İş Kanununun 24/1 maddesinde öngörülen unsurlar işyerinin özellikleri, davacının çalışma koşulları, yaptığı işi, yaşı ve hizmet süresi bir bütün halinde dikkate alınıp davacının çalışmasına engel olabilecek bir rahatsızlığının bulunup bulunmadığının tespiti için tam teşekküllü bir devlet hastanesi, Adli Tıp veya Üniversite Hastanelerinden heyet raporu alınmalıdır.
Somut olayda davacı %40 malul olarak işe başlamıştır. Davacının davalı bankadan ayrılarak benzer nitelikte bir işte çalıştığı, sağlık sebebinin yerinde olmadığı gerekçesiyle kıdem tazminatı talebi reddedilmiştir. Mahkemece mahallinde keşif yapılarak davacının işe giriş tarihi ile işten çıktığı tarih arasında maluliyet oranının artıp artmadığı, davalı bankada verilen görevlerin ve bankadan ayrıldıktan sonra çalıştığı işyerindeki çalışma şartlarının yaşamı ve sağlığı için tehlikeli durum olup olmadığı araştırılmadan eksik inceleme ile karar verilmesi hatalıdır.
3-Davacı işçinin fazla çalışma yapıp yapmadığı konusunda taraflar arasında uyuşmazlık bulunmaktadır.
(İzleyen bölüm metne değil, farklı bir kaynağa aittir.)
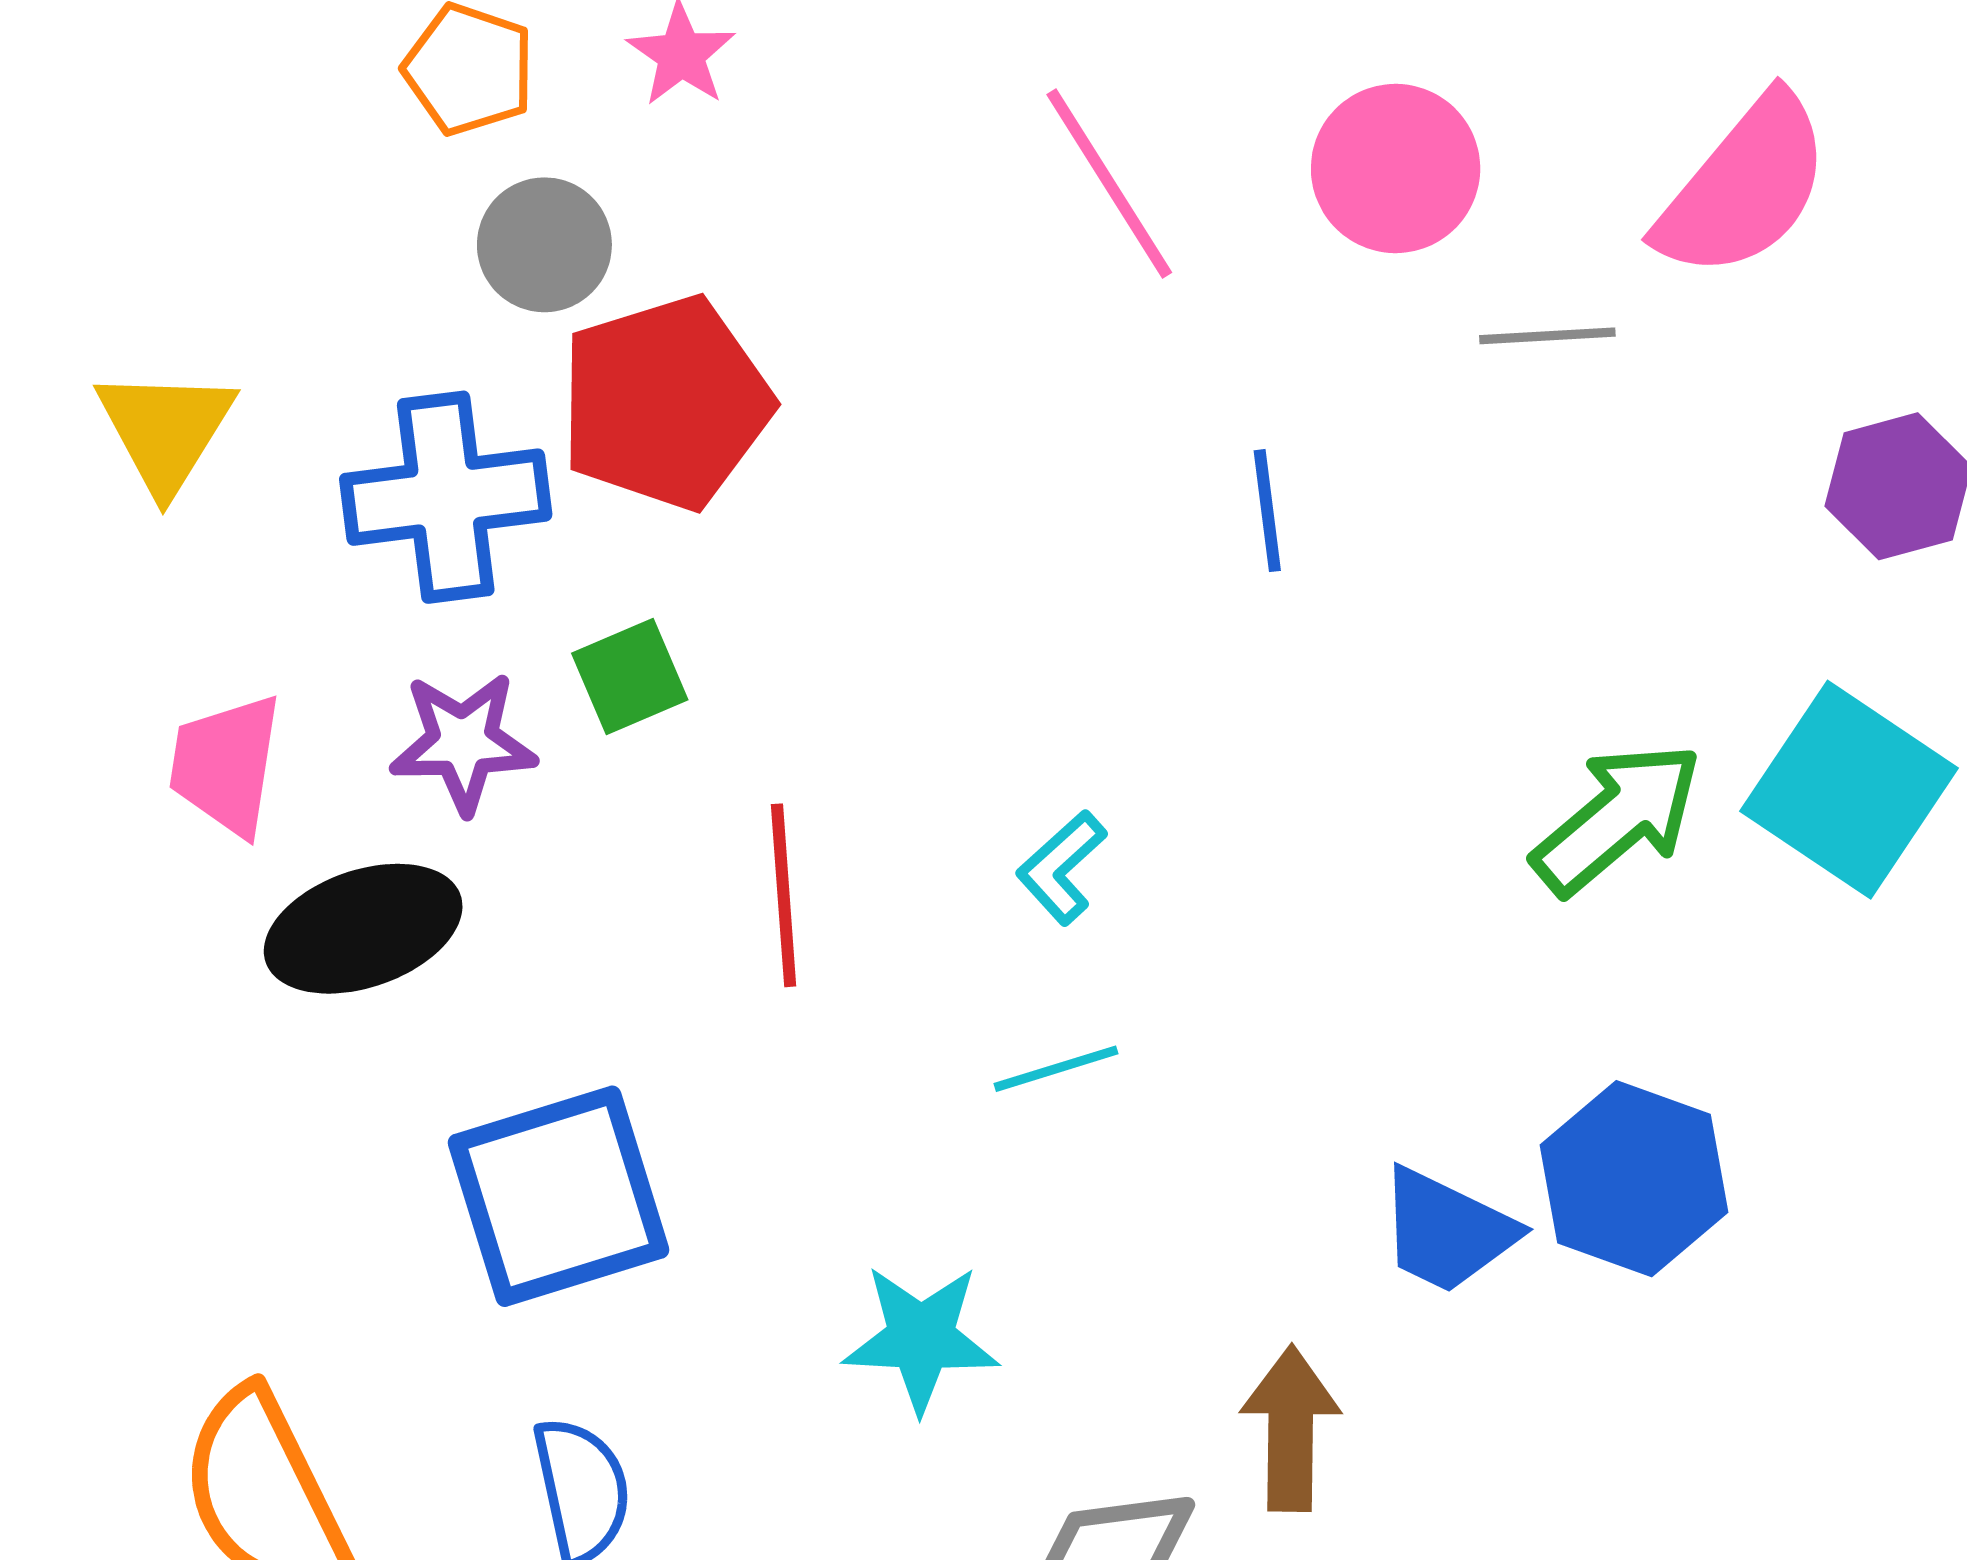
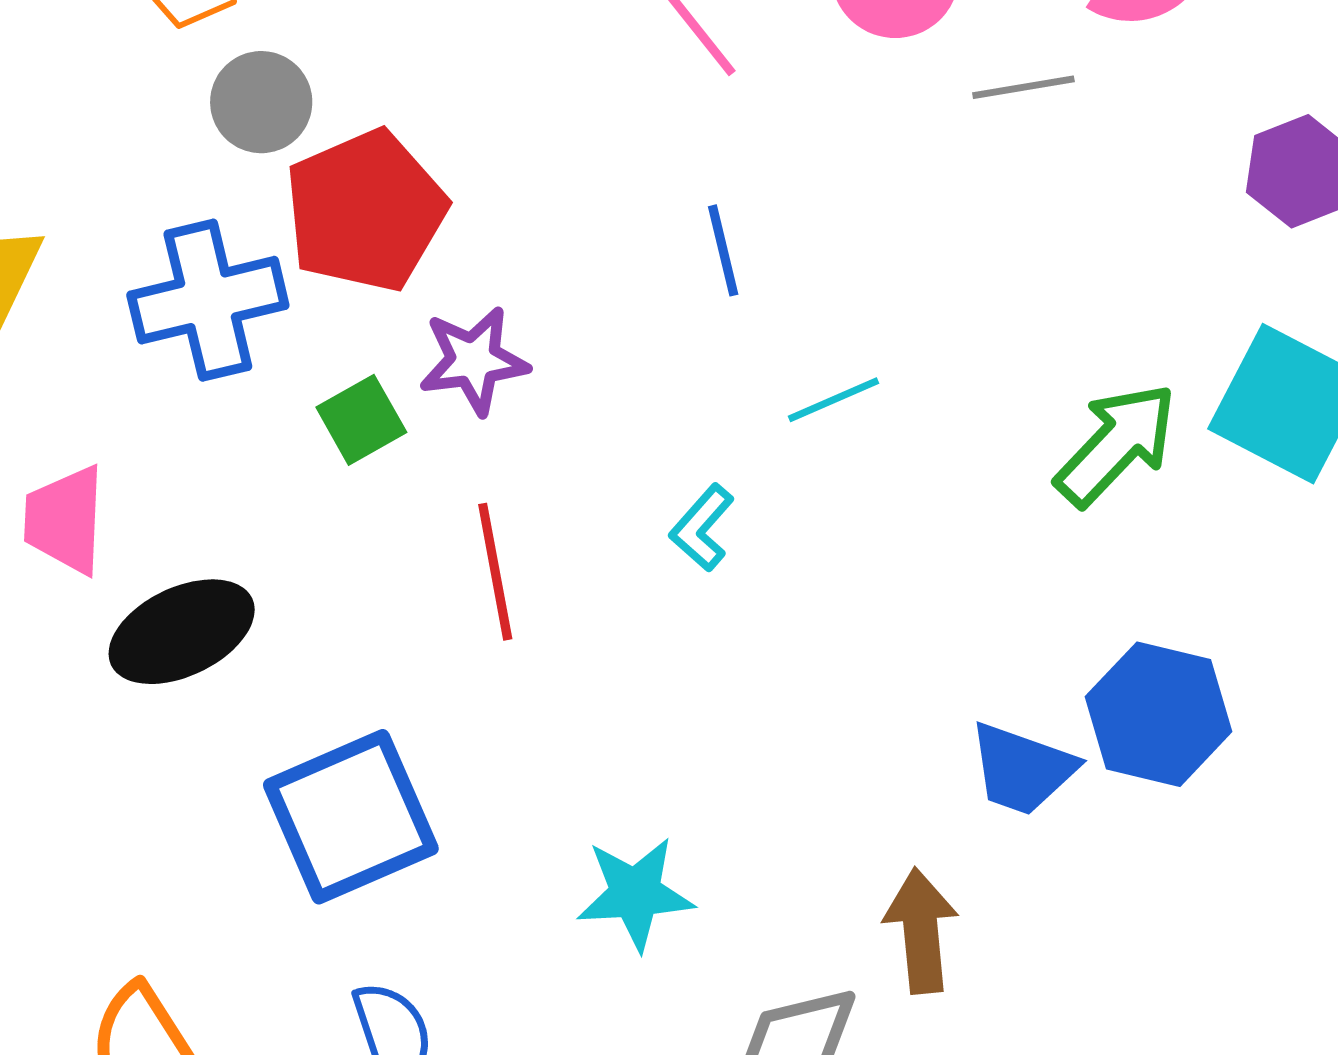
blue line: (1267, 511) -> (723, 250), moved
purple star: (463, 742) -> (474, 361), moved
cyan line: (1056, 1069) -> (833, 400), moved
Fazla çalışma yaptığını iddia eden işçi bu iddiasını ispatla yükümlüdür. Ücret bordrolarına ilişkin kurallar burada da geçerlidir. İşçinin imzasını taşıyan bordro sahteliği ispat edilinceye kadar kesin delil niteliğindedir. Bir başka anlatımla bordronun sahteliği ileri sürülüp kanıtlanmadıkça, imzalı bordroda görünen fazla çalışma alacağının ödendiği varsayılır.
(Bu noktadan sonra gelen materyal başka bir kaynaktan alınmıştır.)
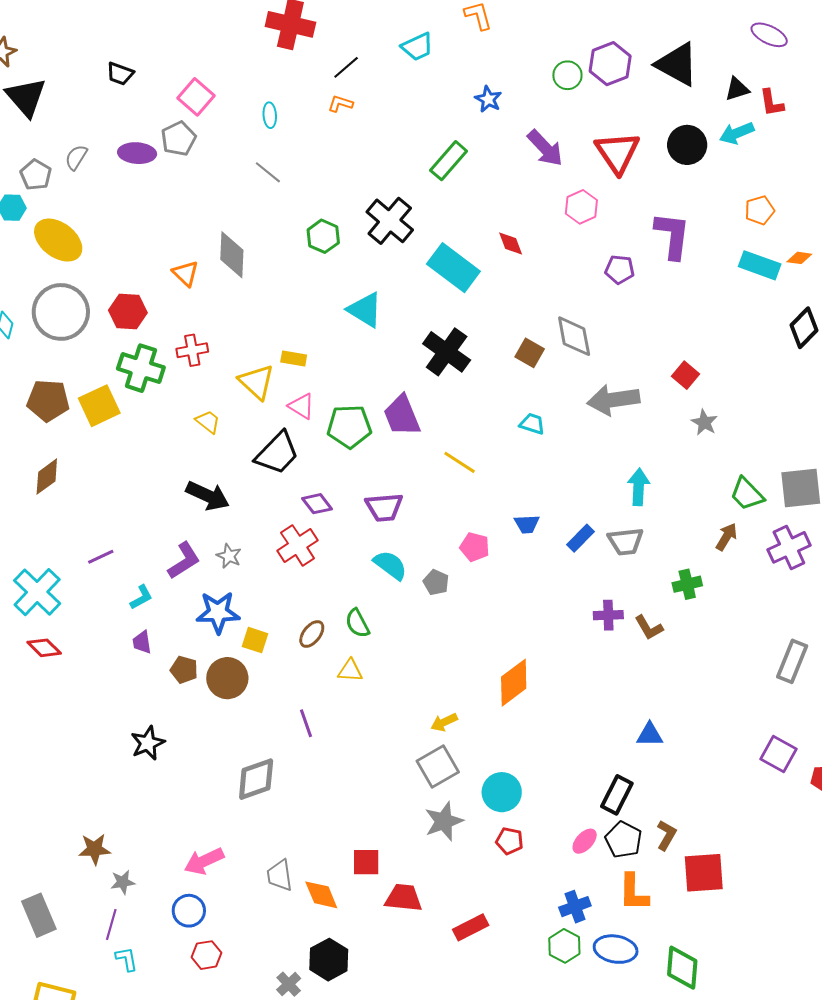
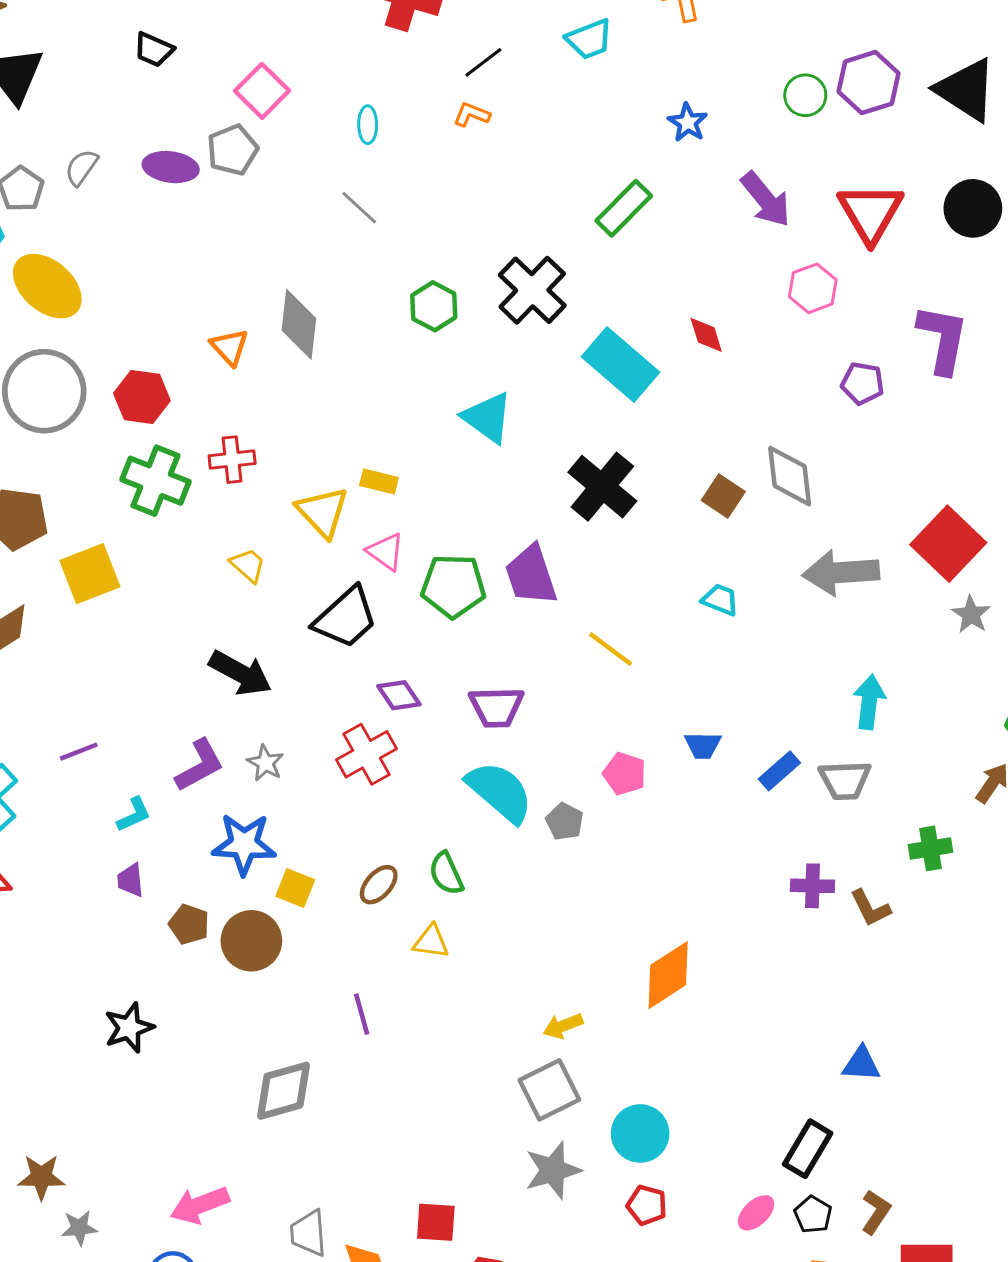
red square: (686, 375) -> (948, 544), size x1.8
yellow square: (99, 406) -> (90, 574), moved
cyan semicircle: (390, 565) -> (500, 792), size x1.4
black pentagon: (624, 840) -> (813, 1215), size x0.7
Fazla çalışmanın ispatı konusunda işyeri kayıtları, özellikle işyerine giriş çıkışı gösteren belgeler, işyeri iç yazışmaları delil niteliğindedir. Ancak, fazla çalışmanın yazılı belgelerle kanıtlanamaması durumunda tarafların, tanık beyanları ile sonuca gidilmesi gerekir. Bunun dışında herkesçe bilinen genel bazı vakıalar da bu noktada göz önüne alınabilir. İşçinin fiilen yaptığı işin niteliği ve yoğunluğuna göre de fazla çalışma olup olmadığı araştırılmalıdır.
Somut olayda, davacının 09:00-20:00 saatleri arasında ve ayda 2 kez hafta tatillerinde banka ürünü sattığı kabul edilerek fazla çalışma alacağı hesaplanmıştır. Mahkemece davalı tarafından dosyaya sunulan ve davacı imzasını içeren giriş çıkış kayıtları ve bilgisayar log kayıtları değerlendirilmeden alacağın kabulü hatalıdır. Öte yandan hafta sonu çalışma fazla çalışma niteliğinde olacağından TİS 25-26 maddesi gereği bu kısım %100 fazlası ile hesaplanmalıdır. Yine primle çalışmada ücretin çıplak kısmı tahsil edildiğinden fazla çalışma alacağından sadece %50"lik zamlı kısım hüküm altına alınmalıdır. Mahkemece fazla çalışma alacağı 3"e bölünerek hesaplanmışsa da bu yöntem hatalı olup, primle fazla çalışma alacağı karşılaştırılmalı ve primin fazla çalışmayı karşılamaması halinde sadece aradaki farka hükmedilmelidir. Eksik inceleme ile fazla çalışma alacağı hakkında yazılı şekilde hüküm kurulması isabetli olmamıştır.
4-Mahkemece davacının 06.03.2012 tarihli rapora itibarla 521,20 TL brüt prim alacağı bulunduğu kabul edilmiş ise de, primin ödeneceği tarihte işçinin çalışması şartı bulunmadığından, davalının 22.04.2013 tarihli yazısında davacının çalışsaydı 754,00 TL prim alabileceği belirtildiğinden bu miktarda prim alacağı bulunduğunun kabulü gerektiğinin gözetilmemesi de hatalıdır.
SONUÇ: Temyiz olunan kararın, yukarıda yazılı nedenlerle BOZULMASINA, peşin alınan temyiz harcının istek halinde taraflara iadesine, Yargıtay duruşmasında kendisini vekille temsil ettiren davalı yararına takdir olunan 1100,00 TL avukatlık ücretinin davacıdan alınarak davalıya verilmesine, 17.03.2015 gününde oybirliğiyle karar verildi.